═══ Given records ═══

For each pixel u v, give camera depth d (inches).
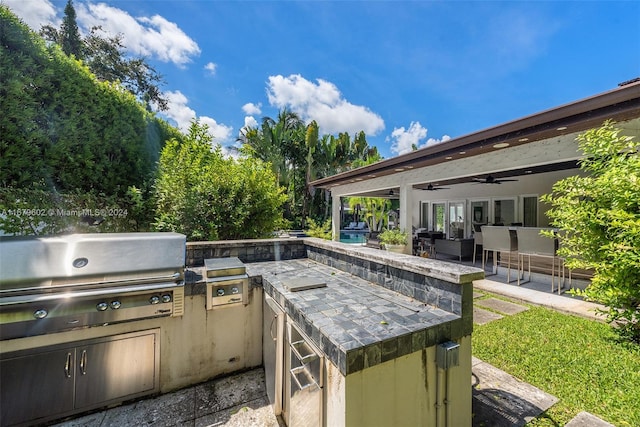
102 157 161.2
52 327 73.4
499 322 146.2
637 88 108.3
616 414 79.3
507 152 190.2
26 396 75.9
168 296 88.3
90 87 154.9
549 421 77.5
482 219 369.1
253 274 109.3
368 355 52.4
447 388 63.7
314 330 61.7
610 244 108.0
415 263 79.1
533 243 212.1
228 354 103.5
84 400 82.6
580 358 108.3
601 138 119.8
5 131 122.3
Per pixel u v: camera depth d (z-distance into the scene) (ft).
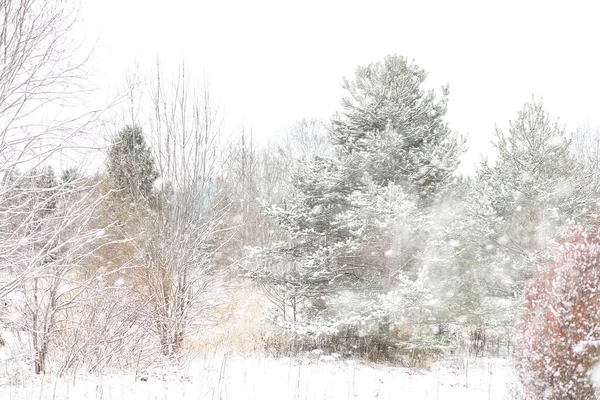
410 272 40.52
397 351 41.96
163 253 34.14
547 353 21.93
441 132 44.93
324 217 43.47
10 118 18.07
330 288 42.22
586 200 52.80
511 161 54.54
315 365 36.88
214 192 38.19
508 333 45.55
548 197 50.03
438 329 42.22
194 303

═══
═══ Given records ═══

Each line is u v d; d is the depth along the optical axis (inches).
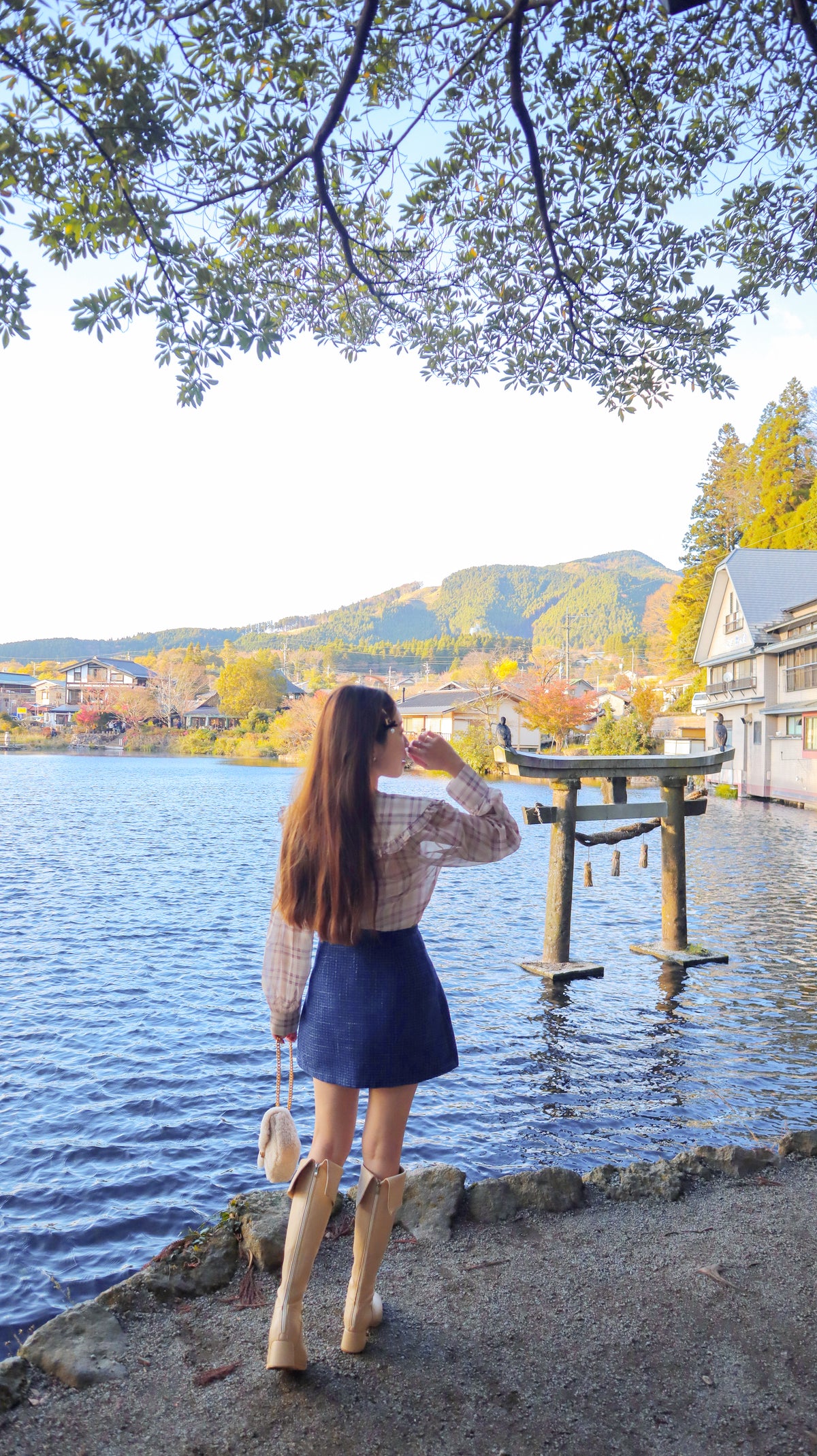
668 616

═══

-- About this exercise --
With the pictures omitted, copy exactly the lines of the listing above starting at the line containing "52 327 73.4" and ending at the line containing "511 161 54.54", both included.

-- Exercise response --
52 327 73.4
499 322 146.2
637 88 108.3
616 414 79.3
507 152 190.2
26 396 75.9
168 296 88.3
90 87 154.9
549 421 77.5
482 219 369.1
253 274 109.3
368 355 52.4
447 388 63.7
314 330 61.7
610 244 108.0
415 263 79.1
533 243 212.1
228 354 103.5
84 400 82.6
580 358 108.3
601 138 119.8
5 131 122.3
Per pixel u v: camera depth d (z-distance into the scene) (ft).
410 272 40.52
397 351 41.96
163 253 34.14
547 353 21.93
441 132 44.93
324 217 43.47
10 118 18.07
330 288 42.22
586 200 52.80
511 161 54.54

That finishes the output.